[Intrinsic camera parameters]
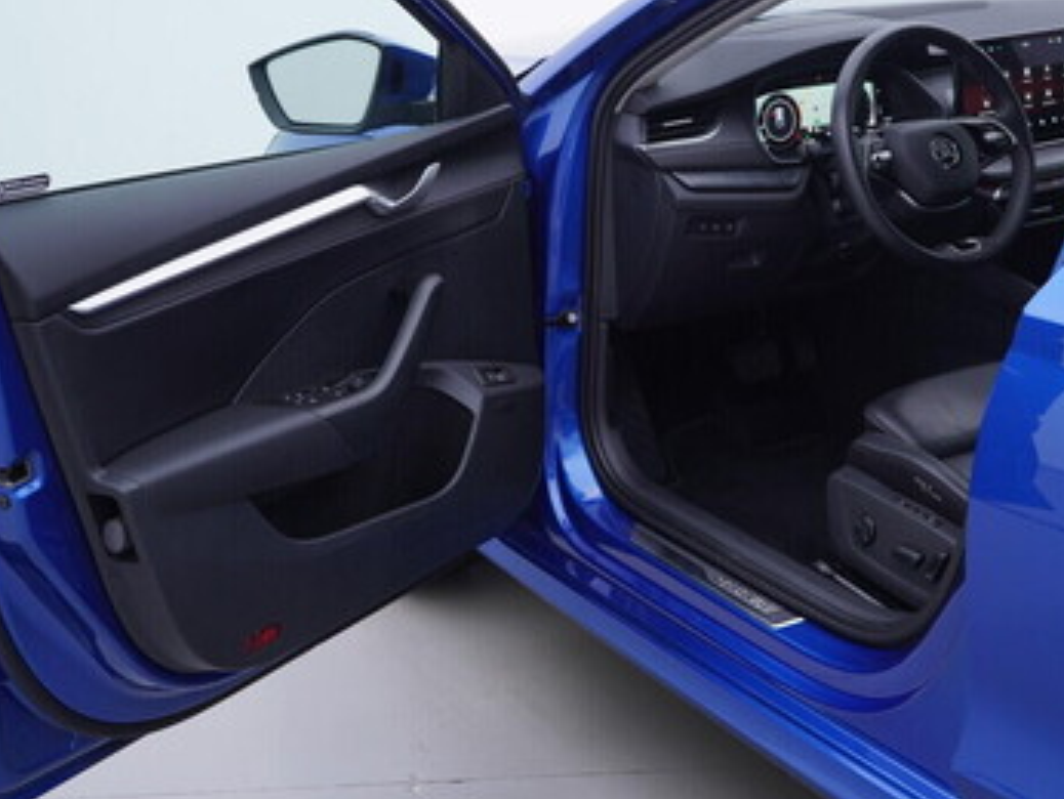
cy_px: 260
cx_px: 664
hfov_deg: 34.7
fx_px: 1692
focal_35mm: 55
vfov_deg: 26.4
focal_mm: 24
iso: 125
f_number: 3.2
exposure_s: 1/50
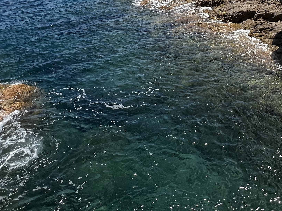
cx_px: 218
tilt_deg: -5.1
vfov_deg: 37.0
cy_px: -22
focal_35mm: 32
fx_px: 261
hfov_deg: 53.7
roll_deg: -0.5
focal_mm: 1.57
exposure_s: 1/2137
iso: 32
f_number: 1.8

--

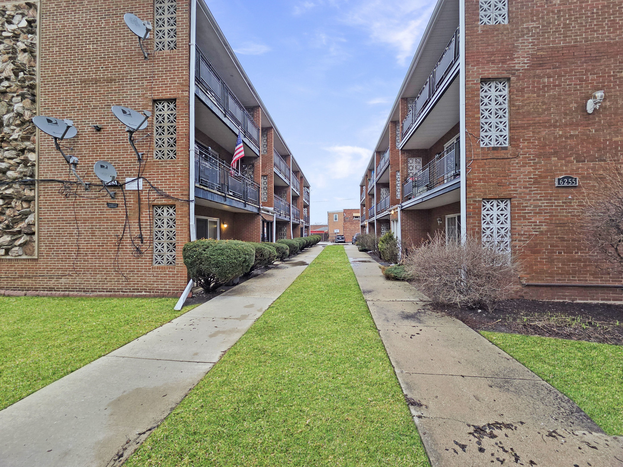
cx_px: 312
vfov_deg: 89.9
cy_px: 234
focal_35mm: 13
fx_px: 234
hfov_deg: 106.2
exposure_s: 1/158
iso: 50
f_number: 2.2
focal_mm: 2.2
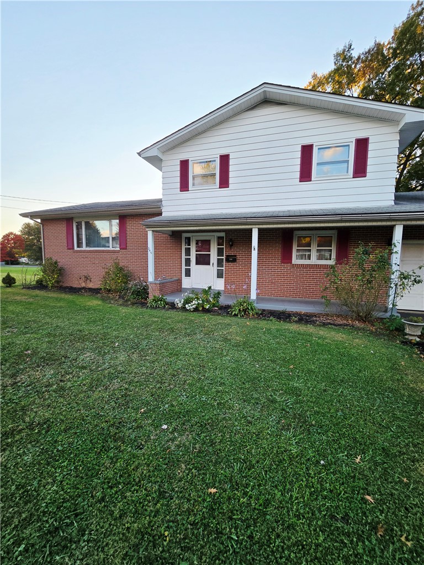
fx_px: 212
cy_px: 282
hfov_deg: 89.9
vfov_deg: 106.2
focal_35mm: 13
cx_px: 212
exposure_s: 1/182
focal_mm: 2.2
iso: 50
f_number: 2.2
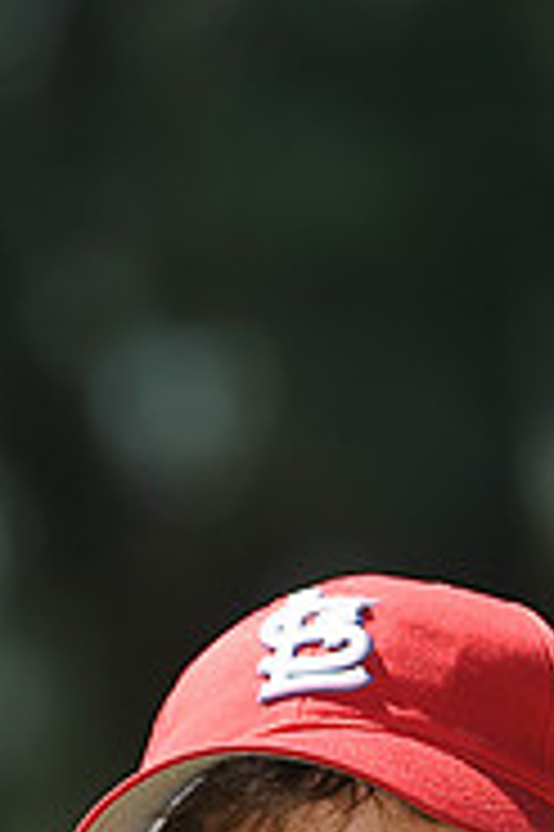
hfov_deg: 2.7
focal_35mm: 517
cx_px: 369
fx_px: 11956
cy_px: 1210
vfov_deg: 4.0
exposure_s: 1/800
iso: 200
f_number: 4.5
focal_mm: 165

• [TASK OBJECTIVE] Go to the line above that has "exposure_s: 1/182" and copy exactly from there down to the line that has "focal_mm: 165", both included. Leave the pictures out.

• [TASK RESPONSE]
exposure_s: 1/182
focal_mm: 2.2
iso: 50
f_number: 2.2
hfov_deg: 2.7
focal_35mm: 517
cx_px: 369
fx_px: 11956
cy_px: 1210
vfov_deg: 4.0
exposure_s: 1/800
iso: 200
f_number: 4.5
focal_mm: 165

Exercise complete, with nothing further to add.